Not only did these threats darken my imagination of humanity in the outer world, they also darkened my perception of nature beyond the walls, such as of the old valley oak tree that stood alone atop a hill just east of our yard. My first memory of this tree comes from an overcast, misty winter morning when I was riding on Grandpa’s shoulders. He stopped directly in front of the ivy-covered wall, and I pushed myself up with my palms against the top of his head to peek out at the world beyond—and there it was, this ancient tree, silhouetted against a gray sky. Tattered rags of pallid green beard lichen drooped from its many-jointed, crooked arms, which rose pleadingly in all directions. Perched on a bleak, leafless arm a lone crow cawed, without answer, before spreading its lustrous wings and becoming a lampblack kite, fluttering, gliding, crying to the leaden sky.

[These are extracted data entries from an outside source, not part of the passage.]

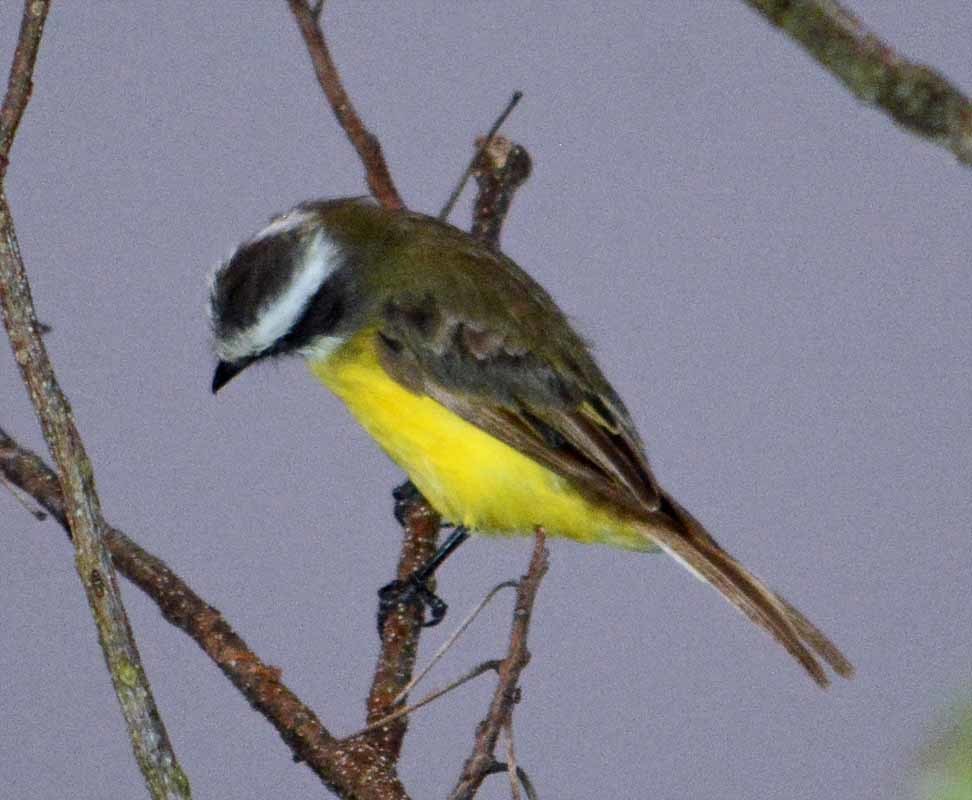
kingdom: Animalia
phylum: Chordata
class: Aves
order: Passeriformes
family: Tyrannidae
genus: Myiozetetes
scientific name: Myiozetetes similis
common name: Social flycatcher
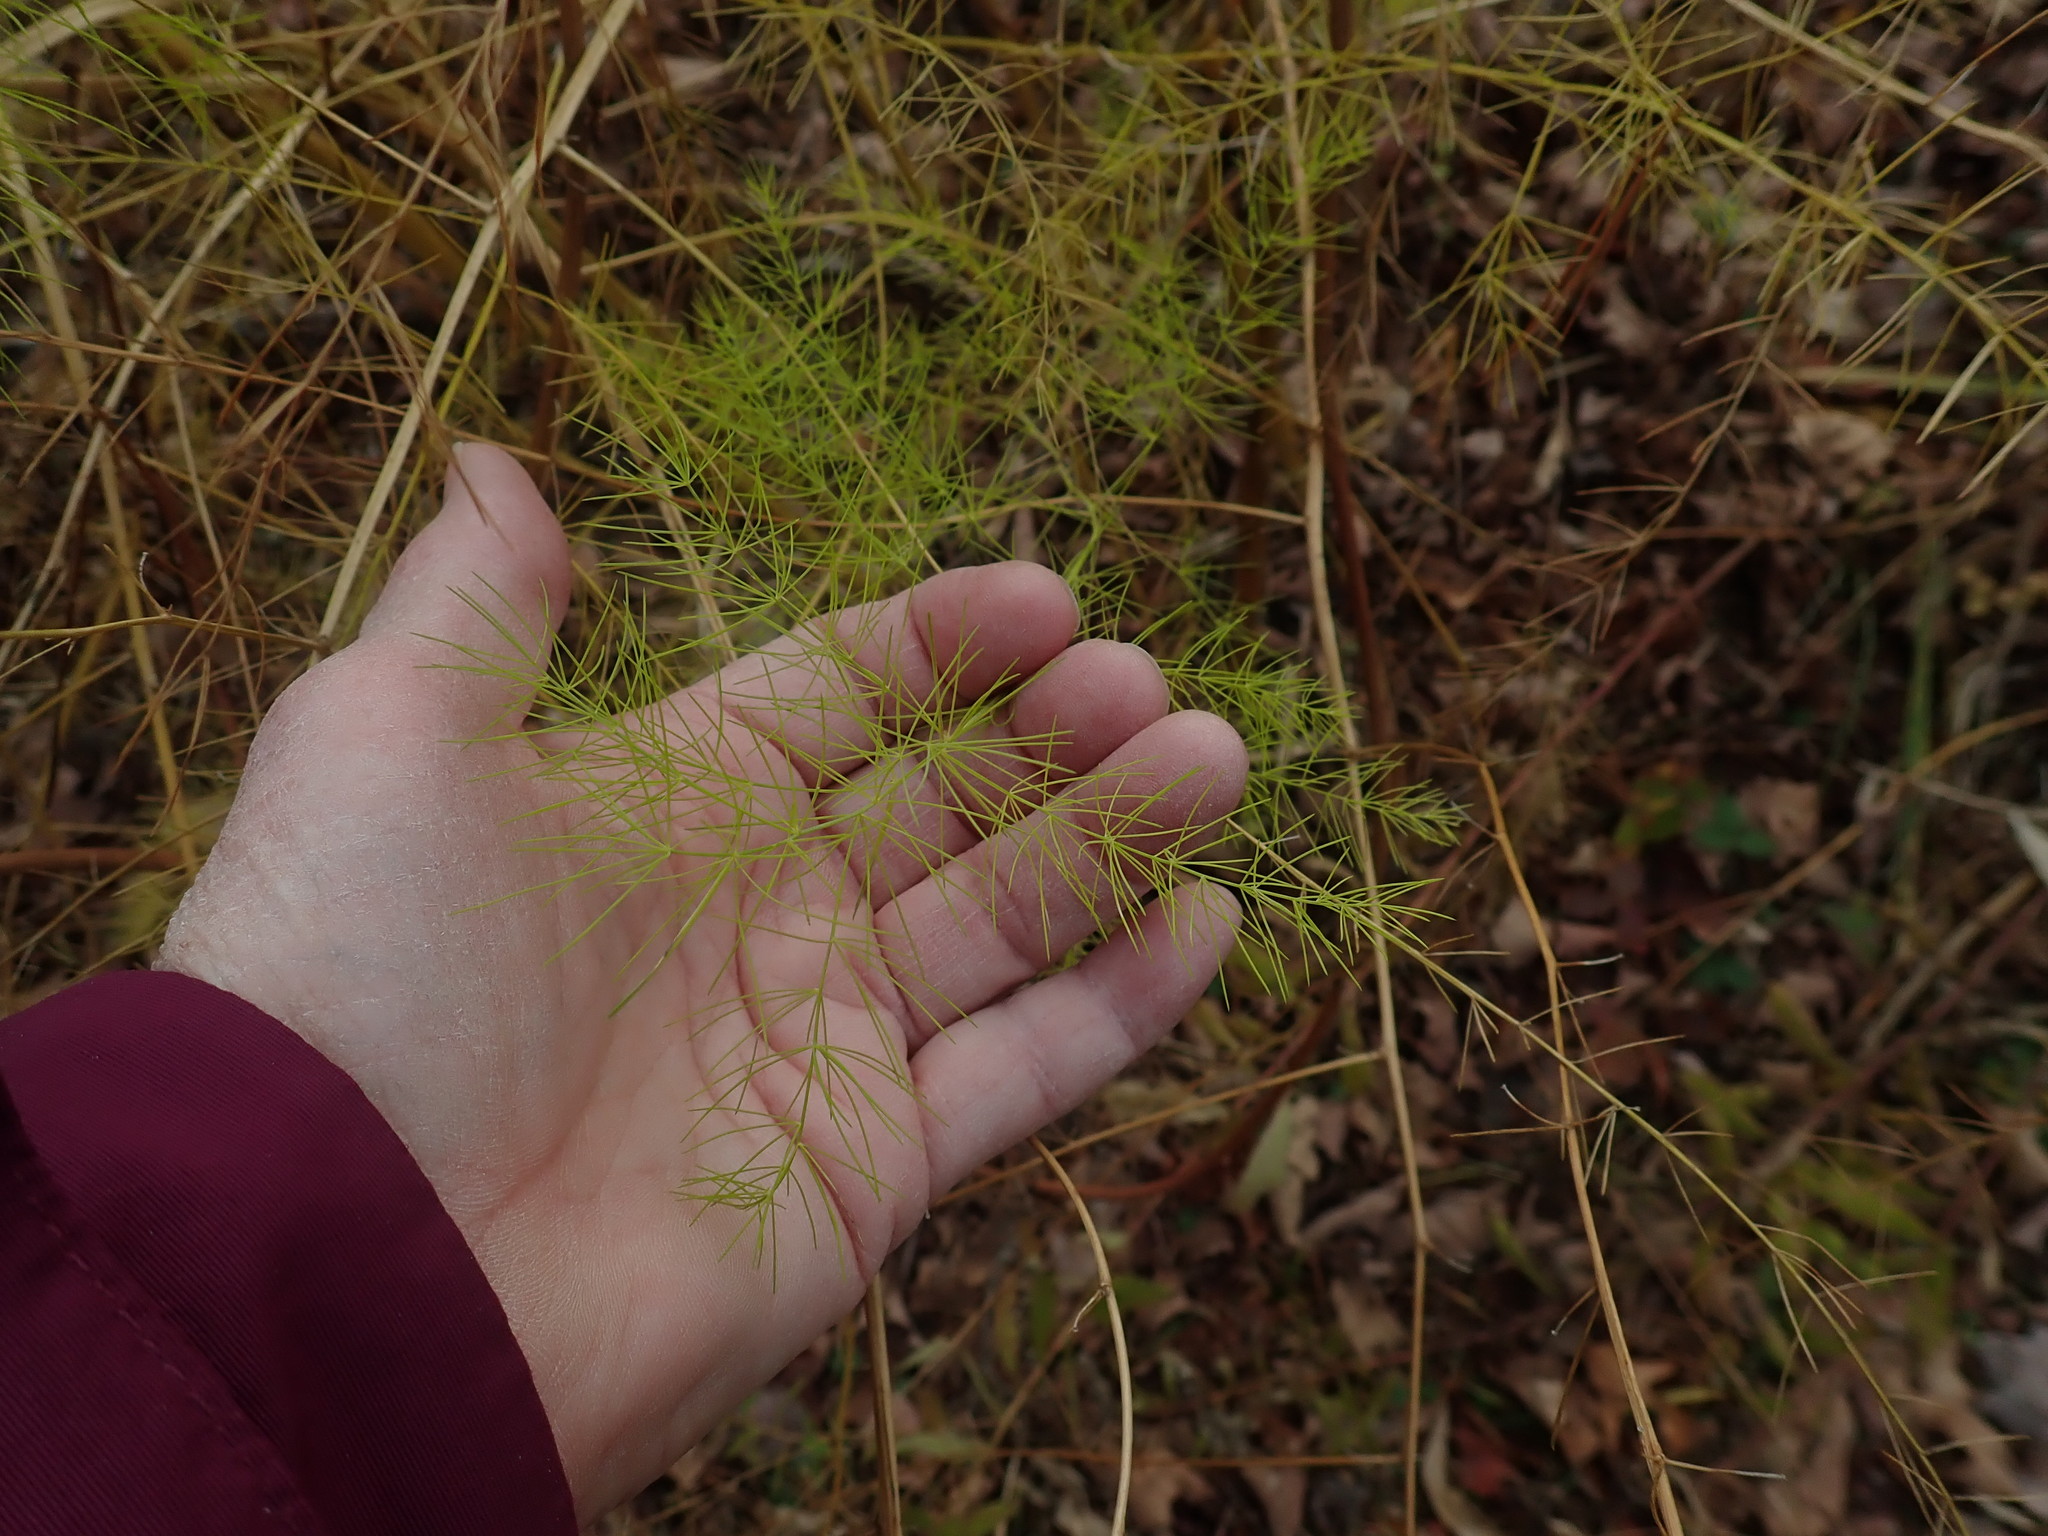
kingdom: Plantae
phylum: Tracheophyta
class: Liliopsida
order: Asparagales
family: Asparagaceae
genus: Asparagus
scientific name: Asparagus officinalis
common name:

Nor did all dangers lurk out there with the fanatics, the craggy oak tree, and the crow. I was fair-skinned, with white hair, and Grandpa insisted I stay out of the sun. Thus, the sun-curfew of my early years: no playing outside from 0800 to 1800, May through August; from 0900 to 1700, March, April, September, and October; and from 0900 to 1500, November through February. I learned to love the sun low in the often multicolored sky, the soft slanting light, the shadows grazing leisurely across the lawn. During those early mornings and late afternoons, I hugged trees and rubbed leaves and petals between my fingers to memorize their smells. I watched hummingbirds, bees, and butterflies flit from blossom to blossom and giggled and shivered as bugs crawled up and over my hands and arms. But all the while, because of Grandpa’s warnings, I avoided the dangerous brightness of the sun, staying where he wanted me—in the foliage of shadows.